On day 4, thin blood smears were prepared from the tail vein of all the animals (extracts treated, chloroquine control and placebo control groups) and the percentage infection was monitored. If any mouse died within 24 h of extract administration, this was considered as toxicity of the herbal product.
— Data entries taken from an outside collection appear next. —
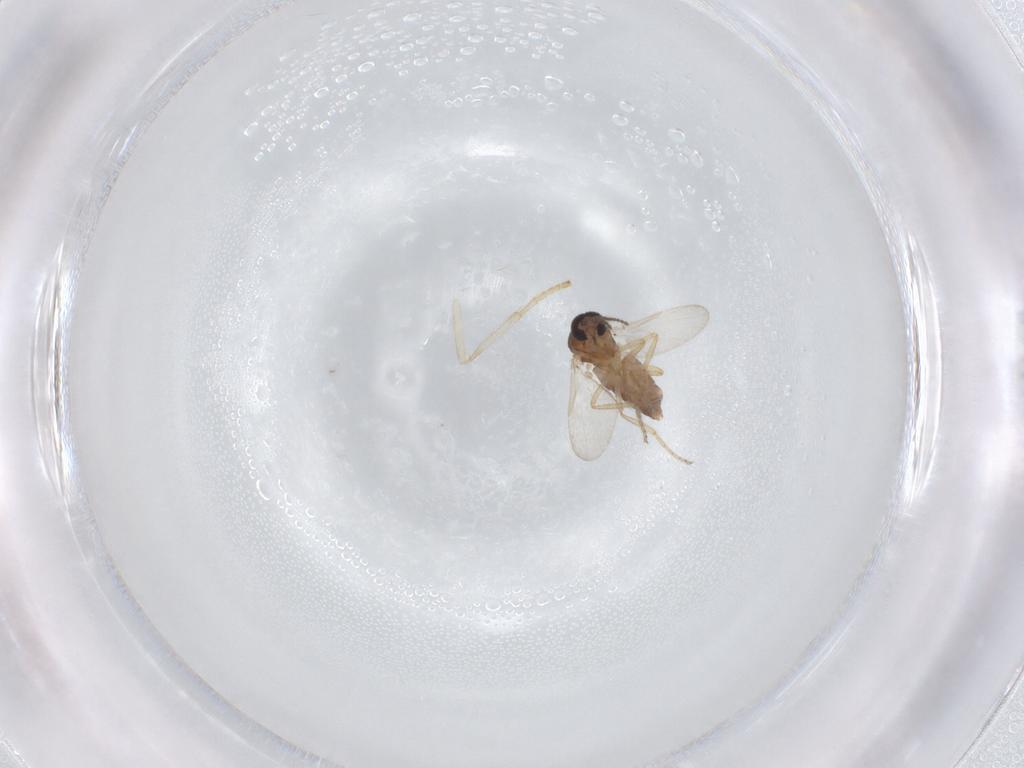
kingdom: Animalia
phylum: Arthropoda
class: Insecta
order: Diptera
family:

The study was carried out with prior permission of Institutional Animal Ethics Committee (IAEC) of H.P. University, Shimla vide number IAEC/Bio/1-2012.
RESULTS
Extracts of tuber, fruits and leaves of Arisaema jacquemontii Bl. were used to evaluate their antimalarial effect. Test showed that none of the animals treated with extracts died during the 4 day test, showing the non-toxic effect of the dose of extract. Mice administered tuber extract showed mean parasitaemia 6.18±1.69% and percentage infection ranged between 3.70-7.70% on day 4 (Table 1, Fig. 1). In the fruits extract treated mice, mean parasitaemia was 14.41±2.10% and percentage infection ranged between 11.80-16.70% on day 4. While, in mice, treated with the leaves extract, mean parasitaemia being 12.98±2.50% and it ranged between 9.90 and 16.70% on day 4. In the placebo control mice, the mean parasitaemia was 23.30±2.03% and the animals died within 6-8 days post inoculation. In the mice given chloroquine (4 mg kg-1 mouse-1 day-1 dose-1), no parasite was seen in the smears prepared on day 4.
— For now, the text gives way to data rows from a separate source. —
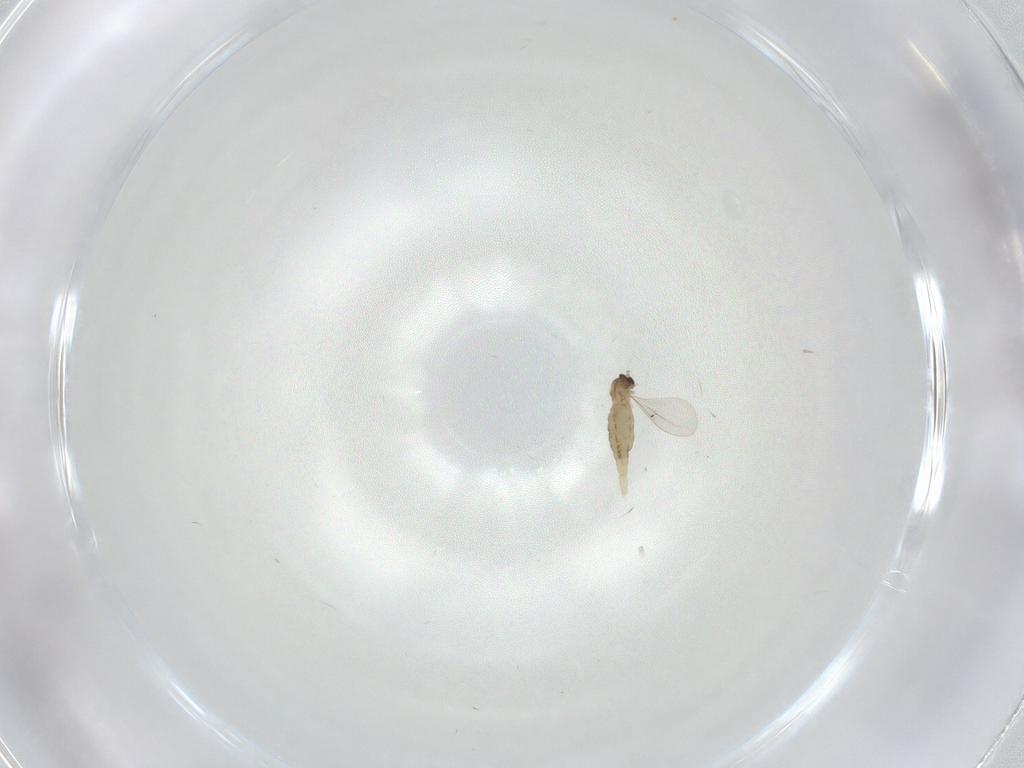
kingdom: Animalia
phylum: Arthropoda
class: Insecta
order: Diptera
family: Cecidomyiidae
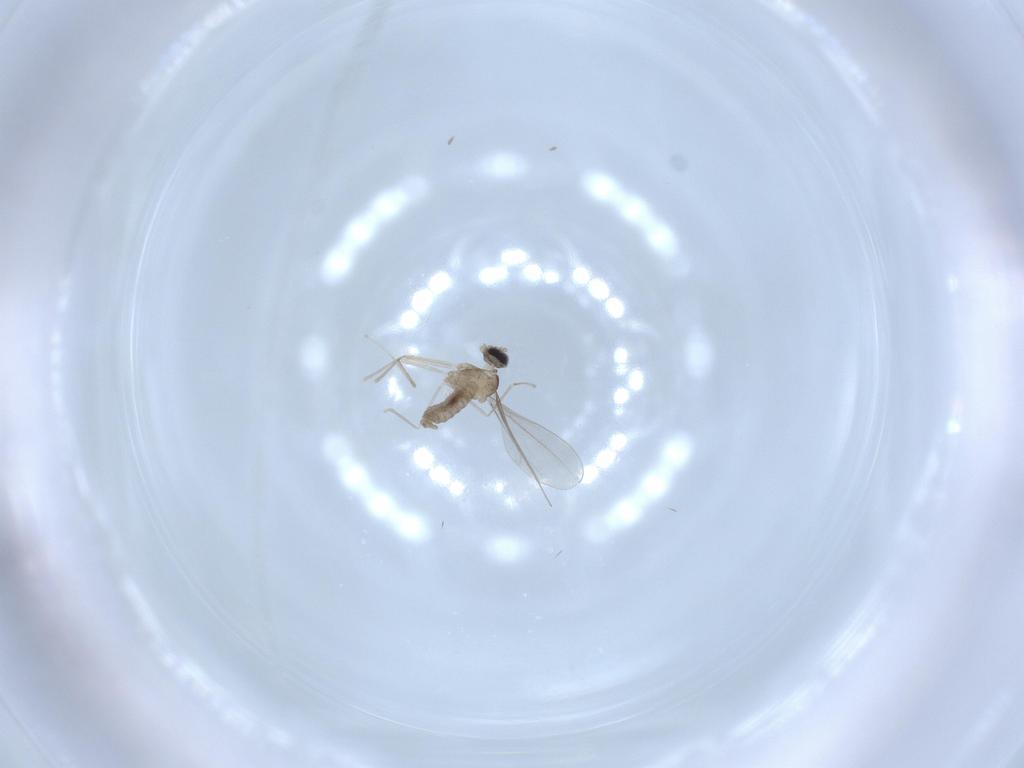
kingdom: Animalia
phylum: Arthropoda
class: Insecta
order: Diptera
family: Cecidomyiidae
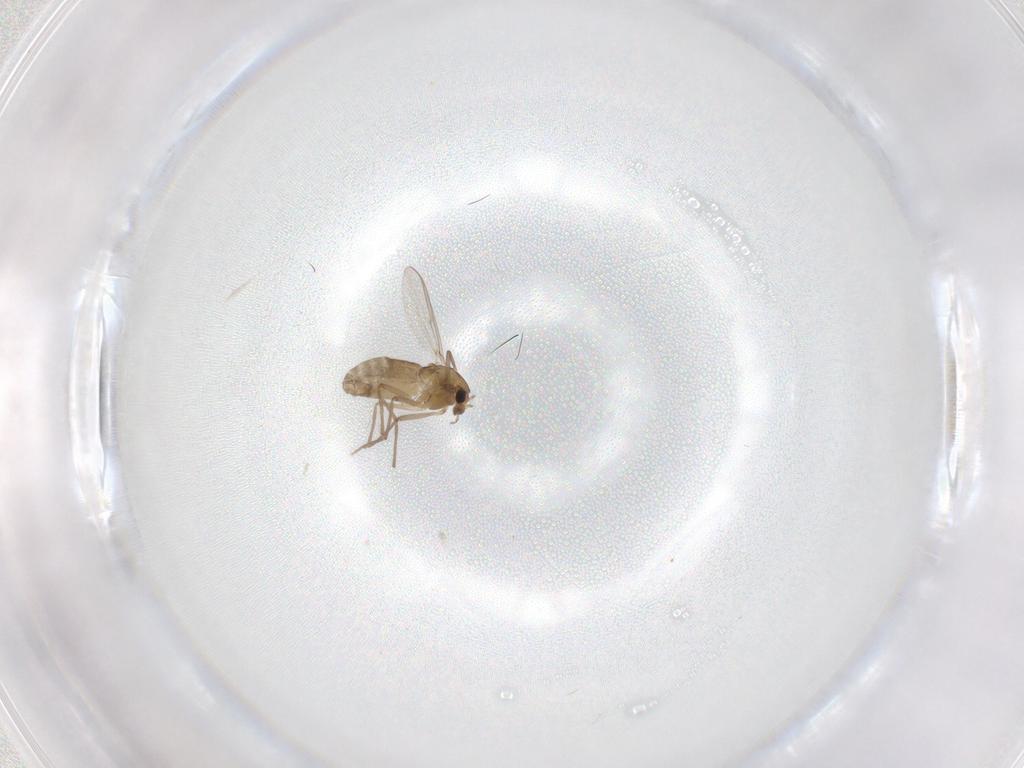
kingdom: Animalia
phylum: Arthropoda
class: Insecta
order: Diptera
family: Chironomidae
| Table 1: | Percentage infection attained by mice on day 4 post inoculation |
| Fig. 1: | Histogram showing the percentage infection in placebo control and extracts treated mice |
| Table 2: | Maximum parasitaemia in mice after the administration of plant extract |
Different mice in each group treated with plant extracts showed maximum parasitaemia on a day as given in Table 2. The animals finally succumbed to infection.
DISCUSSION
In the present study, P. berghei was found lethal to white Swiss mice and the animals died due to infection in a week’s time. Arisaema jacquemontii Bl. is known for its medicinal properties. Rhizome ground with edible oil forms a paste used for massage purposes in order to regain the muscular strength and in skin problems such as blisters, pimples etc. (Khan, 2007). Fruit decoction is used as snake bite antidote. Roots of Arisaema jacquemontii Bl. led to the isolation of two new triterpenoids which were characterized by NMR, IR and MS spectra as 30-nor-lanost-5-ene-3beta-ol and 30 norlanost-5-ene-3-ones (Jeelani et al., 2010).
This study showed that various parts of this plant have antimalarial properties as the untreated control group showed mean parasitaemia 23.30±2.03%, which is quite high as compared to extracts fed group of mice. Of the three plant parts of A. jacquemontii, tuber exhibited more antimalarial effect in vivo but the molecules responsible for these properties and the exact mechanism is not known. Products derived from the plants like alkaloids and terpenoids have ability to develop drugs which needs to be explored further (Onguene et al., 2013). So, the particular ingredients of this plant responsible for antimalarial activity may be extracted chemically, analyzed and biochemically studied to know its nature and hence its role in checking the propagation of malaria parasite infection.